Утром курица больше не чувствовала себя несчастной. Она ходила по нашему заднему двору и под солнечными лучами выглядела весьма привлекательно. Крикор принес молоток и пилу, смастерил для курицы домик с клеткой и посадил ее туда. И мы принялись ждать.
Нам нужно было яйцо. Не какое-то там, а единственное в своем роде, наше яйцо. Я нашел курицу. Спас ее от города, где ее мог переехать автомобиль или она могла замерзнуть. Так что яйцо, пожалуйста.

Мы сделали для курицы гнездо и стали ждать появления нашего яйца, думая о том, какое это чудо – яйцо. Мы разговаривали. Мне хотелось разузнать о скорлупе, отчего она такая прочная и чистая, а форма совершенная и безупречная. Почему это так? Крикор сказал, что не знает. Так получается.
Никто не знает ответа на мой вопрос. Впрочем, и все другое – листья, цветы, человек – диковинно, но просто и безыскусно.
Прошел день. Яйца не было. Мы забеспокоились. У этого происшествия могло быть только одно логическое завершение – яйцо, единственное и неповторимое. Оно должно было явиться в мир из пустоты, отрешенное и совершенное, и вместе с тем причастное ко всем видам и родам предметов, ко всем формам, явиться началом всего сущего. Яйцо? Вселенная, Бог, простота Вселенной, Божья милость. Прошел еще день. Яйца по-прежнему не было. Мы сходили к курице, посмотрели на нее, поговорили между собой. Мы стали опасаться, что в ней нет искры жизни. Мы нервничали. Нам хотелось увидеть нечто совершенное, отвлеченное, чистое и безупречное. Мы уже изучили часы и лампочки. Мы боялись, что начнем богохульствовать. Вообще-то яиц было полно. Можно было сходить в магазин и купить дюжину, когда захочется. Но нам нужно было именно это яйцо. Мы хотели, чтобы оно явилось к нам из пустоты, и уже начали беспокоиться.

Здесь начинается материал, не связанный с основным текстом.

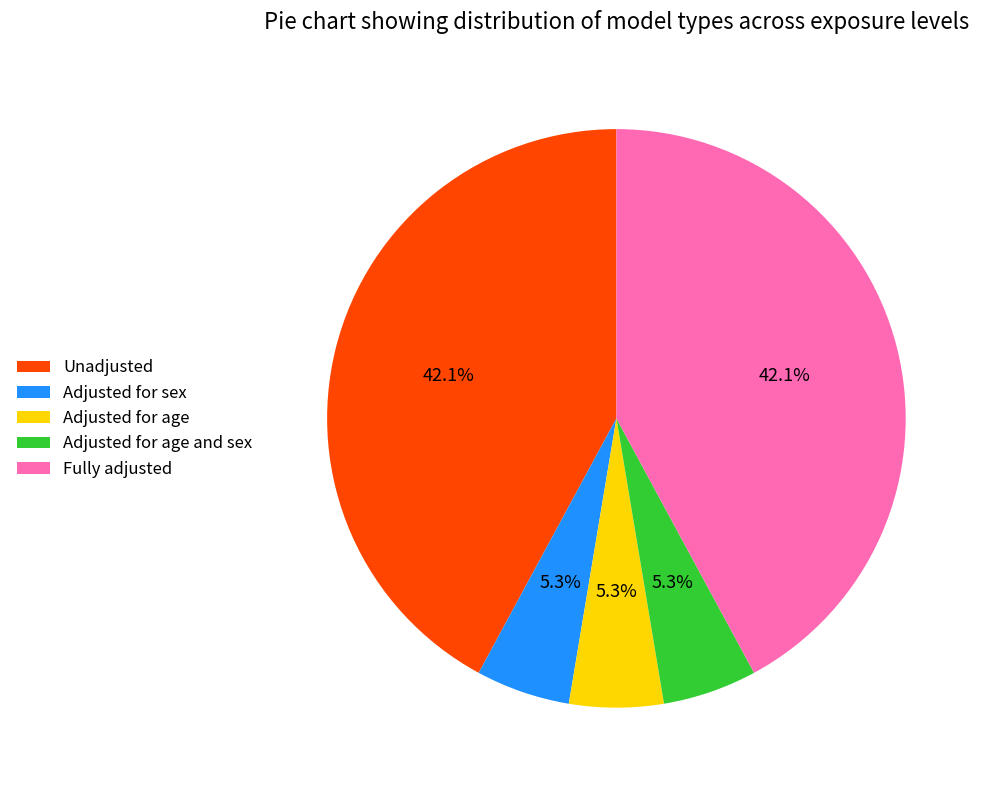

To the nearest percent, what percentage of the pie is Unadjusted?

42%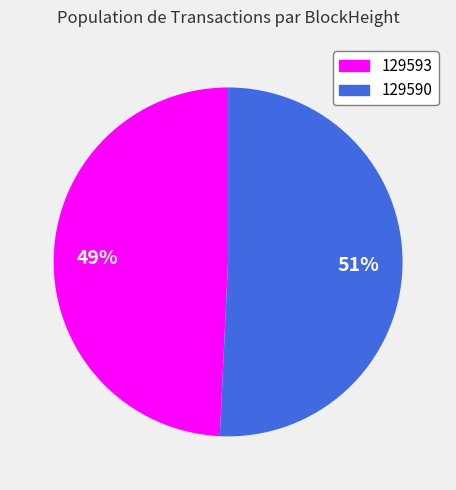

Rank the categories by value from lowest to highest.

129593, 129590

Потом однажды, сидя за обедом, мы услышали, как квохчет наша курочка. Мы все – Коикор и мама, и сестры – бросились к клетке и там в гнезде увидели великолепное белое яйцо. О, оно было прекрасно! Наша курица ходила взад-вперед и кудахтала. Там, в гнезде, находился Бог, начало, и весь мир казался замечательным, превосходным. Все было четко, изящно, подобно этому яйцу. Им можно было любоваться, его можно было боготворить. Крикор держал яйцо на ладони и улыбался, словно в этом яйце выправились все человеческие несовершенства, словно случилось самое замечательное чудо из чудес. Глядя на Крикора, я преисполнился его радостью и был счастлив. А яйцо, безукоризненное, цельное и прочное, стало для нас воплощением прекрасного, искры жизни и всего прочего, символом семени и начала, первой формой, изначальной красотой. И это был Бог, безыскусность, которая выше самого великого искусства человека, и это была красота и вселенная, цельность и символ вечной жизни на земле, вечного возрождения.

Вещи, созданные человеком, конечны, они могут истлеть, сломаться, разлететься на куски, но это, этот овал белизны не прекратится никогда, из этой формы, из этой идеи могут обильно произрастать все формы, создаваемые человеком. Вот оно, наше яйцо, в руке моего брата, который улыбается, глядя на него, потому что оно вернуло ему цельность и внутренне его укрепило, перевесило уродливость всех на свете поломанных, истлевших вещей, возродило в нем трепет и веру, вернуло его Богу, «ДА» и «АМИНЬ».